E há um sem-número de construções como as peças de Lego. Suas formas parecem – e são – comuns, mas o uso delas não. São jogos de palavras criativos, o cronista “só” buscou formas próprias para suas palavras, fazendo delas tão condutoras de um passeio quanto algumas de suas histórias.
As crônicas estão no que Werneck considera uma ordem afetiva, em vez de mera disposição cronológica.
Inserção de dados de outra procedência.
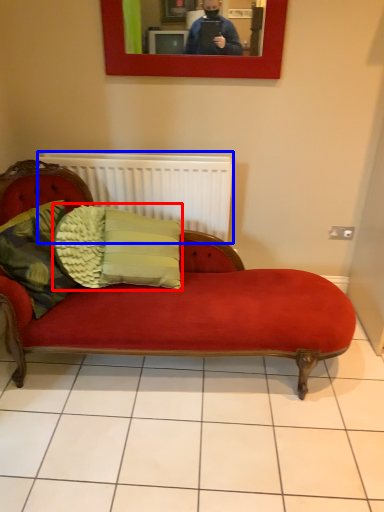
Question: Among these objects, which one is nearest to the camera, pillow (highlighted by a red box) or radiator (highlighted by a blue box)?

Choices:
 (A) pillow
 (B) radiator

Answer: (A)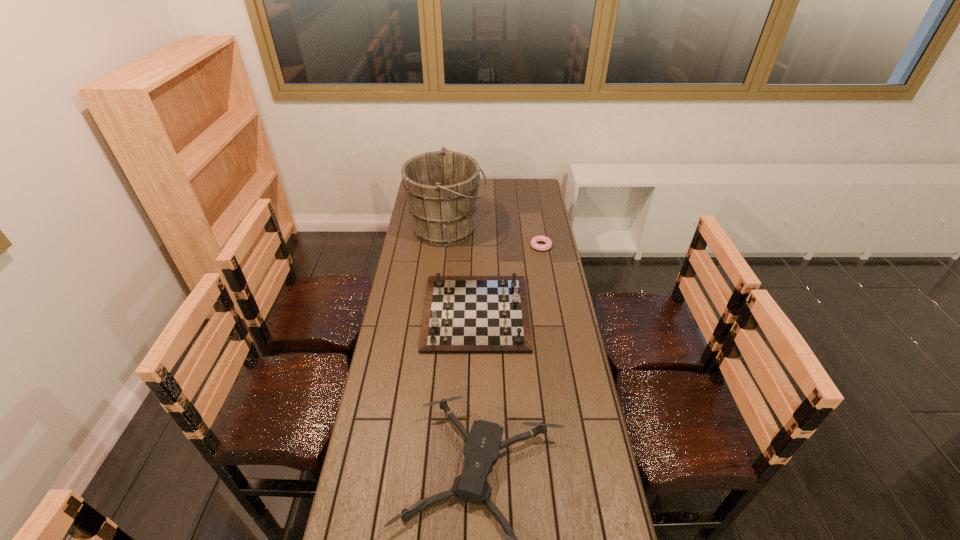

As crônicas estão no que Werneck considera uma ordem afetiva, em vez de mera disposição cronológica. Podemos considerar também uma sequência temática, de pessoas específicas a sentimentos, vícios, lugares, memórias, trabalhos, descobertas, manias; todas (re)lembradas pela crônica como um filme rebobinado em câmera lenta, sem a pressa de consumir a informação e com o luxo de poder prestar atenção aos detalhes das cenas – no caso das crônicas, às peças de suas construções, pilares das sensações que ajudam a provocar durante a leitura.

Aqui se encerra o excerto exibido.